PROJECT 3 SUMMARY Mechanisms of extra- and intra-cellular calcification. Recent findings from our laboratory showed that extracellular calcification is an integral part of the hallmark lesions of age-related macular degeneration (AMD). Calcified deposits rich in the calcium phosphate mineral hydroxyapatite (HAP) accumulate in the space under the retinal pigment epithelium (RPE) in the back of the eye, where nutrient uptake and clearance of unwanted material usually are exchanged between the blood circulation and the RPE cells. Inhibition of this exchange process can lead to rapid progression to an end-stage disease characterized by irreversible visual loss. Apart from AMD, sub-RPE deposit formation is also associated with other diseases such as Alzheimer’s disease (AD). Based on recent findings, we proposed a new model for sub-RPE deposit initiation and growth where calcification plays a pivotal role. We know from clinical and basic science studies that calcification, and the associated interactions with proteins and lipids, have a negative effect on disease progression. We also learned that understanding how different mineralization forms contribute to diseases is critical. However, we do not yet know how calcification occurs and what intra- and extracellular molecules and pathways contribute to mineral deposition in the sub-RPE space. This project will study the cellular and systemic contributors to extracellular mislocalized (ectopic) calcification using a cellular model system we developed to study the initiation and progression of the mineral-laden sub-RPE deposits. We will also develop a significantly improved, new 3D microfluidic cell model to study calcification, as sub-RPE deposit formation, development and progression of AMD and AD are linked to the choroidal endothelium and its degeneration. The results will be validated using human postmortem eye tissues from patients with AMD and AD. The validation and the experimental plan using the 2D and 3D cell culture systems will provide a robust foundation for developing new intervention strategies centered on the calcification of the sub-RPE deposits. Apart from AMD and AD, these treatment strategies will also be applicable for other diseases in which sub-RPE deposits play a role.
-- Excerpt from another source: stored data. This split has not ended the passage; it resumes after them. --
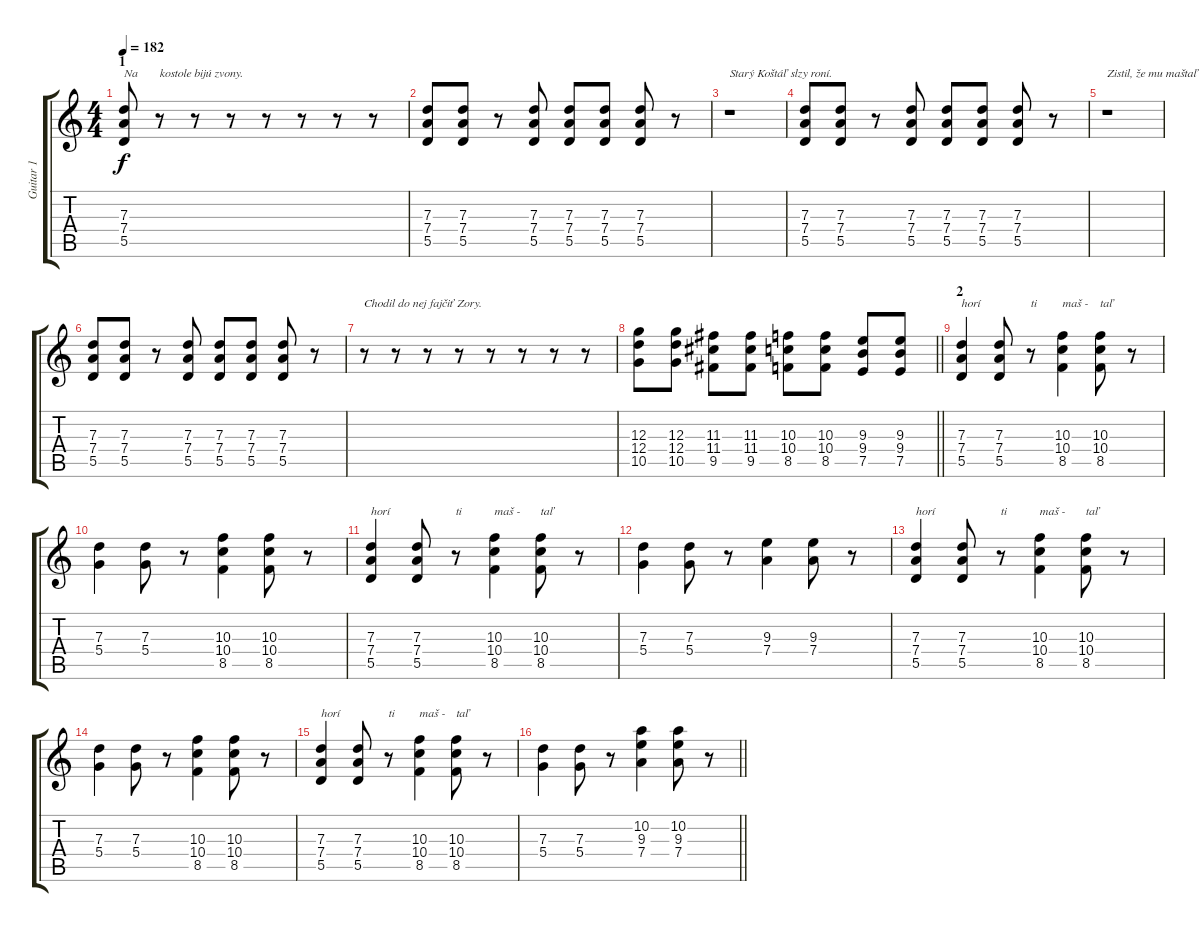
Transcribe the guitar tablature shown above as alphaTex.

\track ("Guitar 1" "Guitar 1") {instrument distortionguitar}
\staff {score tabs}
\tuning (E4 B3 G3 D3 A2 E2) {hide}
\ts (4 4)
\section ("" "1")
\tempo 182
\clef g2
\ks c
(7.3 7.4 5.5).8{txt "Na" dy f} r.8{txt "kostole bijú zvony."} r.8 r.8 r.8 r.8 r.8 r.8 |
(7.3 7.4 5.5).8 (7.3 7.4 5.5).8 r.8 (7.3 7.4 5.5).8 (7.3 7.4 5.5).8 (7.3 7.4 5.5).8 (7.3 7.4 5.5).8 r.8 |
r.1{txt "Starý Koštáľ slzy roní."} |
(7.3 7.4 5.5).8 (7.3 7.4 5.5).8 r.8 (7.3 7.4 5.5).8 (7.3 7.4 5.5).8 (7.3 7.4 5.5).8 (7.3 7.4 5.5).8 r.8 |
r.1{txt "Zistil, že mu maštaľ horí."} |
(7.3 7.4 5.5).8 (7.3 7.4 5.5).8 r.8 (7.3 7.4 5.5).8 (7.3 7.4 5.5).8 (7.3 7.4 5.5).8 (7.3 7.4 5.5).8 r.8 |
r.8{txt "Chodil do nej fajčiť Zory."} r.8 r.8 r.8 r.8 r.8 r.8 r.8 |
\barLineRight lightlight
(12.3 12.4 10.5).8 (12.3 12.4 10.5).8 (11.3 11.4 9.5).8 (11.3 11.4 9.5).8 (10.3 10.4 8.5).8 (10.3 10.4 8.5).8 (9.3 9.4 7.5).8 (9.3 9.4 7.5).8 |
\section ("" "2")
(7.3 7.4 5.5).4{txt "horí"} (7.3 7.4 5.5).8 r.8{txt "ti"} (10.3 10.4 8.5).4{txt "maš -"} (10.3 10.4 8.5).8{txt "taľ"} r.8 |
(7.3 5.4).4 (7.3 5.4).8 r.8 (10.3 10.4 8.5).4 (10.3 10.4 8.5).8 r.8 |
(7.3 7.4 5.5).4{txt "horí"} (7.3 7.4 5.5).8 r.8{txt "ti"} (10.3 10.4 8.5).4{txt "maš -"} (10.3 10.4 8.5).8{txt "taľ"} r.8 |
(7.3 5.4).4 (7.3 5.4).8 r.8 (9.3 7.4).4 (9.3 7.4).8 r.8 |
(7.3 7.4 5.5).4{txt "horí"} (7.3 7.4 5.5).8 r.8{txt "ti"} (10.3 10.4 8.5).4{txt "maš -"} (10.3 10.4 8.5).8{txt "taľ"} r.8 |
(7.3 5.4).4 (7.3 5.4).8 r.8 (10.3 10.4 8.5).4 (10.3 10.4 8.5).8 r.8 |
(7.3 7.4 5.5).4{txt "horí"} (7.3 7.4 5.5).8 r.8{txt "ti"} (10.3 10.4 8.5).4{txt "maš -"} (10.3 10.4 8.5).8{txt "taľ"} r.8 |
\barLineRight lightlight
(7.3 5.4).4 (7.3 5.4).8 r.8 (10.2 9.3 7.4).4 (10.2 9.3 7.4).8 r.8
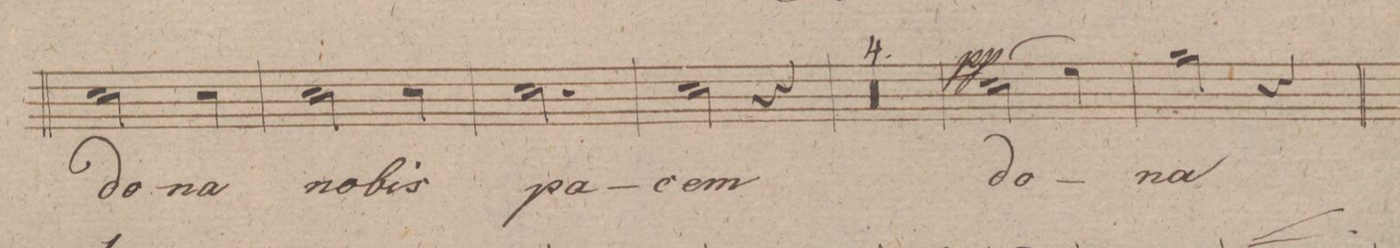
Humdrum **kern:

**kern	**text	**dynam
*I"Basso	*	*
*clefF4	*	*
*k[f#c#g#d#]	*	*
*M3/4	*	*
2E	do-	.
4E	-na	.
=6	=6	=6
2E	no-	.
4E	-bis	.
=7	=7	=7
2.E	pa-	.
=8	=8	=8
2E	-cem,	.
4r	.	.
=9	=9	=9
0.r	.	.
=10	=10	=10
=11	=11	=11
=12	=12	=12
=13	=13	=13
(>2E	do-	pp
4G#)	.	.
=14	=14	=14
2B	-na	.
4r	.	.
=15	=15	=15
*-	*-	*-
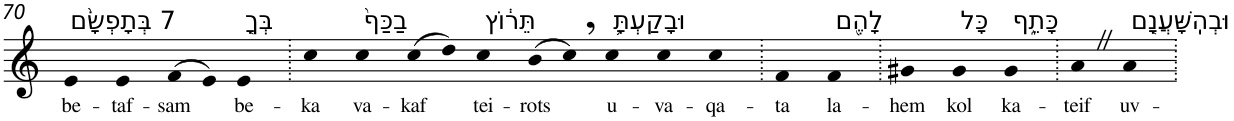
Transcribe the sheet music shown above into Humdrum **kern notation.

**kern	**text
*part1	*part1
*staff1	*staff1
*I"Piano	*
*I'Pno	*
!!LO:PB:g=z
*clefG2	*
*k[]	*
=70	=70
!LO:TX:a:t=7 בְּתָפְשָׂ֨ם	!
!	!LO:LY:b
4e	be-
!	!LO:LY:b
4e	-taf-
!	!LO:LY:b
(>8f	-sam
8e)	.
!LO:TX:a:t=בְּךָ֤	!
!	!LO:LY:b
4e	be-
=71.	=71.
!	!LO:LY:b
4cc	-ka
!LO:TX:a:t=בַכַּף֙	!
!	!LO:LY:b
4cc	va-
!	!LO:LY:b
(>8cc	-kaf
8dd)	.
!LO:TX:a:t=תֵּר֔וֹץ	!
!	!LO:LY:b
4cc	tei-
!	!LO:LY:b
(>8b	-rots
8cc,)	.
!LO:TX:a:t=וּבָקַעְתָּ֥	!
!	!LO:LY:b
4cc	u-
!	!LO:LY:b
4cc	-va-
!	!LO:LY:b
4cc	-qa-
=72.	=72.
!	!LO:LY:b
4f	-ta
!LO:TX:a:t=לָהֶ֖ם	!
!	!LO:LY:b
4f	la-
=73.	=73.
!	!LO:LY:b
4g#X	-hem
!LO:TX:a:t=כָּל	!
!	!LO:LY:b
4g#	kol
!LO:TX:a:t=כָּתֵ֑ף	!
!	!LO:LY:b
4g#	ka-
=74.	=74.
!	!LO:LY:b
4aZ	-teif
!LO:TX:a:t=וּבְהִֽשָּׁעֲנָ֤ם	!
!	!LO:LY:b
4a	uv-
=.	=.
*-	*-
项目3摘要 细胞外和细胞内钙化的机制。我们实验室的最新发现表明 细胞外钙化是老年性黄斑变性(AMD)标志性病变的重要组成部分。 富含钙磷矿物羟基磷灰石(HAP)的钙化沉积物堆积在地下空间 位于眼球后部的视网膜色素上皮(RPE)，在那里营养物质的吸收和不需要的物质的清除 物质通常在血液循环和RPE细胞之间交换。对这种交流的抑制 这一过程可导致以不可逆转的视力丧失为特征的终末期疾病的快速进展。分开 在AMD中，亚RPE沉积也与其他疾病有关，如阿尔茨海默病 (Ad)。基于最近的发现，我们提出了一种新的亚RPE矿床形成和生长模型，其中 钙化起着关键作用。我们从临床和基础科学研究中了解到，钙化和 与蛋白质和脂质相关的相互作用，对疾病进展有负面影响。我们也 认识到了解不同矿化形式如何导致疾病是至关重要的。然而，我们有 还不知道钙化是如何发生的，以及细胞内和细胞外的分子和途径对此有何贡献 RPE以下空间中的矿物沉积。该项目将研究细胞和系统因素对 使用我们开发的细胞模型系统研究细胞外错位(异位)钙化 富含矿物的次RPE矿床的形成和演化。我们还将开发一种显著改进的， 新的3D微流体细胞模型用于研究钙化作用，作为亚RPE矿床的形成、发展和 AMD和AD的进展与脉络膜内皮细胞及其变性有关。结果将是 使用AMD和AD患者的人死后眼组织进行验证。验证和 使用2D和3D细胞培养系统的实验计划将为开发新的 干预策略以亚RPE沉积物的钙化为中心。除了AMD和AD，这些 治疗策略也将适用于RPE亚沉积起作用的其他疾病。